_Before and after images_
Content starts

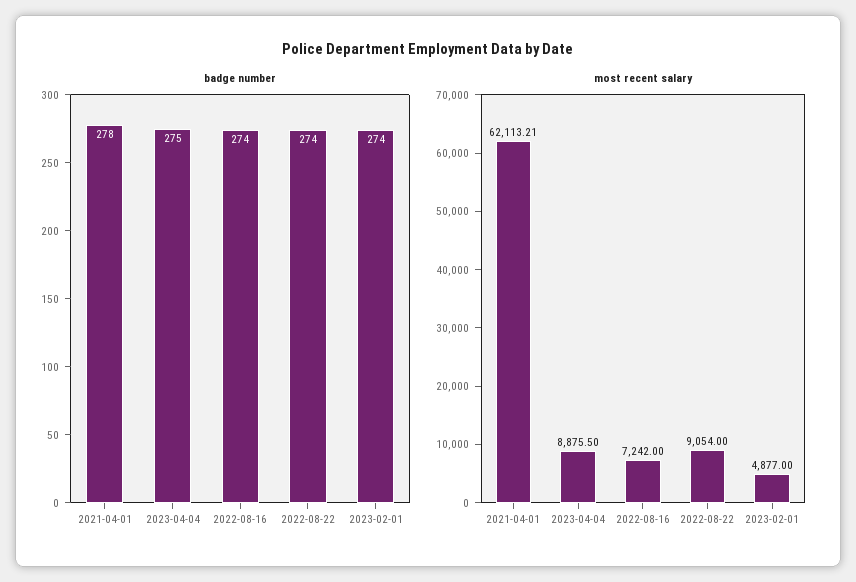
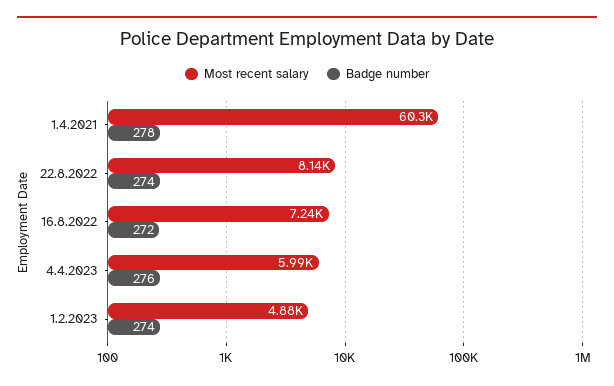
  {
    "badge number": {
      "2021-04-01": 278,
-     "2023-04-04": 275,
+     "2023-04-04": 276,
-     "2022-08-16": 274,
+     "2022-08-16": 272,
      "2022-08-22": 274,
      "2023-02-01": 274
    },
    "most recent salary": {
-     "2021-04-01": 62113.21,
+     "2021-04-01": 60300,
-     "2023-04-04": 8875.5,
+     "2023-04-04": 5990,
      "2022-08-16": 7242,
-     "2022-08-22": 9054,
+     "2022-08-22": 8140,
      "2023-02-01": 4877
    }
  }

Content ends

_ACTION ITEM_
Every record above, copied exactly and without a single picture, makes up the answer.

_RESPONSE BOX_
  {
    "badge number": {
      "2021-04-01": 278,
-     "2023-04-04": 275,
+     "2023-04-04": 276,
-     "2022-08-16": 274,
+     "2022-08-16": 272,
      "2022-08-22": 274,
      "2023-02-01": 274
    },
    "most recent salary": {
-     "2021-04-01": 62113.21,
+     "2021-04-01": 60300,
-     "2023-04-04": 8875.5,
+     "2023-04-04": 5990,
      "2022-08-16": 7242,
-     "2022-08-22": 9054,
+     "2022-08-22": 8140,
      "2023-02-01": 4877
    }
  }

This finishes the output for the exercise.